Many times have we alluded to the importance of e-discovery in litigation and legal proceedings. In getting down to brass tacks, it’s important to realize that the discoverability of sensitive documents, emails, and other files (and the contents of these items) can make or break your court case. Failure to meet discovery requests as a result of negligence or unpreparedness is not defensible. In today’s post, we’ll take a look at two different e-discovery cases from the past few years. We’ll look not only at their outcomes, but also the significance of each outcome.

E-discovery cases in court.

E-Discovery Cases: Outcomes & Significance

Although we’re looking briefly at just two cases, we’ll keep them in chronological order, starting with the earliest and ending with the most recent. Remember: Outcome is important, but significance concerns future implications in similar cases.

Case 1:

Keithley v., 2008 WL 3833384 (N.D. Cal. August 12, 2008)

In this case, the plaintiffs brought forth three spoliation charges against the defendants. They argued that the defendants had destroyed “source code,” “early architectural, design and implementation documents,” and “reports” – spoliation that created a problem for the plaintiffs when they sought to prove patent infringement.

Outcome: The magistrate judge labeled the defendants’ actions as “reckless and egregious discovery misconduct.” These actions included misrepresentations to the plaintiffs, “material misstatements,” the absence of a litigation hold policy, some spoliation, and more. In the end, the plaintiffs were awarded monetary sanctions representing the past and future expenses incurred as a result of the defendants’ misconduct.

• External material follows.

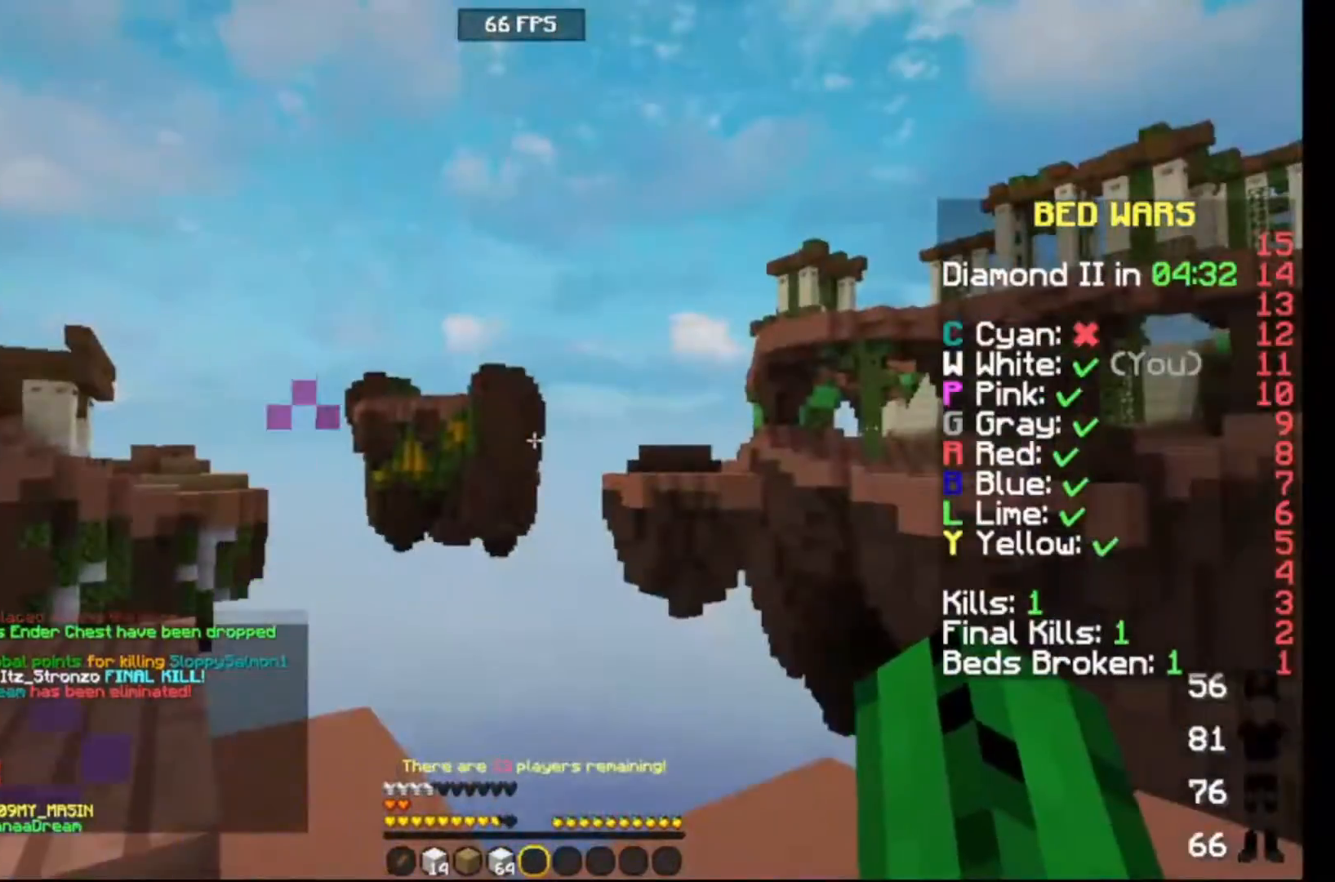
{"keys": ["right", "up"], "events": [[200, "up", "down"], [483, "right", "down"]]}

Significance: The significance here is that, in e-discovery cases, “good faith” is not simply the absence of “bad faith.” While there was little evidence to suggest egregious spoliation, there was plenty enough to prove that the defendants had not acted honestly, and had misrepresented realities to the plaintiffs. Also, with regards to the reckless destruction of source code, ignorance is not a viable excuse. Had the correct policies been in place, said destruction would have never occurred.

Read more about this case here.

Case 2:

Scooter Store, Inc. v., LLC, 2011 WL 2160462 (S.D. Ohio June 1, 2011)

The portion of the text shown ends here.